| Aim of the task |
Would you please return every line from the listing that contains the word "GS칼텍스"?

| Listed entries |
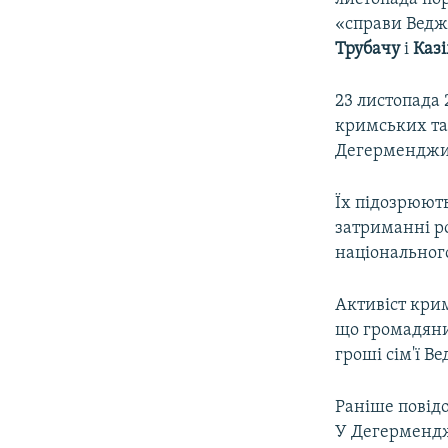
«справи Ведж
Трубачу
і
Казі
23 листопада 
кримських тат
Дегерменджи
Їх підозрюют
затриманні р
національног
Активіст кри
що громадянин
гроші сім'ї В
Раніше повідо
У Дегерменджи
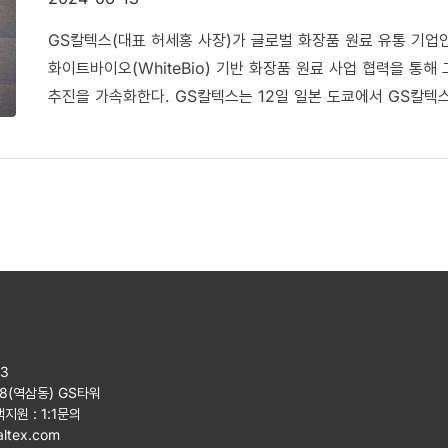
GS칼텍스(대표 허세홍 사장)가 글로벌 화장품 원료 유통 기업인 일
화이트바이오(WhiteBio) 기반 화장품 원료 사업 협력을 통해 그린
추진을 가속화한다. GS칼텍스는 12일 일본 도쿄에서 GS칼텍스
23
08(역삼동) GS타워
객지원 :
1:1문의
ltex.com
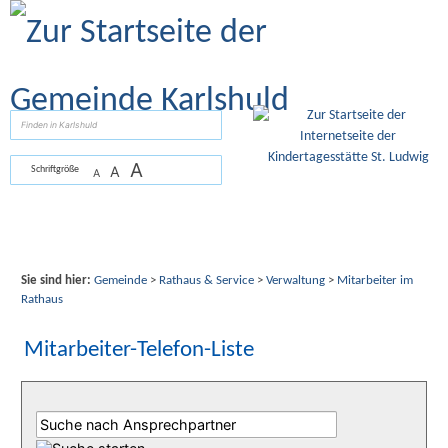
Zum Inhalt
,
zur Navigation
oder
zur Startseite
springen.
suchen
A
A
Schriftgröße
A
Sie sind hier:
Gemeinde
>
Rathaus & Service
>
Verwaltung
>
Mitarbeiter im
Rathaus
Mitarbeiter-Telefon-Liste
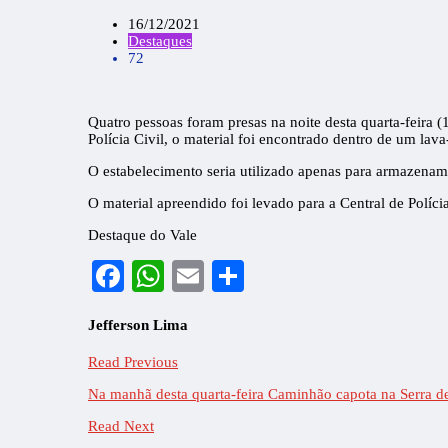
16/12/2021
Destaques
72
Quatro pessoas foram presas na noite desta quarta-feira (
Polícia Civil, o material foi encontrado dentro de um lava-
O estabelecimento seria utilizado apenas para armazenam
O material apreendido foi levado para a Central de Políci
Destaque do Vale
Facebook
WhatsApp
Email
Share
Jefferson Lima
Read Previous
Na manhã desta quarta-feira Caminhão capota na Serra de 
Read Next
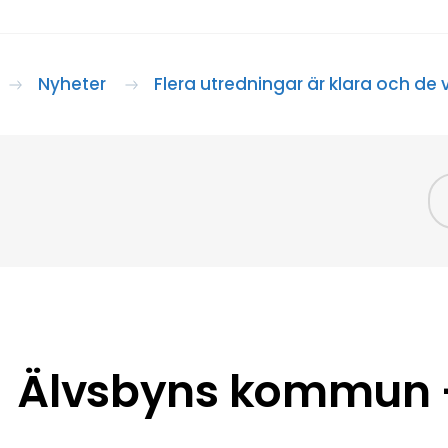
Nyheter
Flera utredningar är klara och de
Älvsbyns kommun –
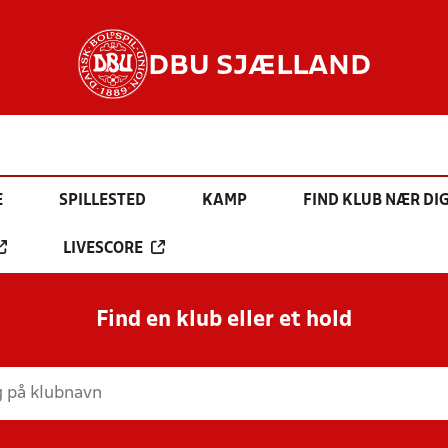
DBU SJÆLLAND
E
SPILLESTED
KAMP
FIND KLUB NÆR DI
LIVESCORE
Find en klub eller et hold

| Output of the task |
GS칼텍스(대표 허세홍 사장)가 글로벌 화장품 원료 유통 기업인 일
추진을 가속화한다. GS칼텍스는 12일 일본 도쿄에서 GS칼텍스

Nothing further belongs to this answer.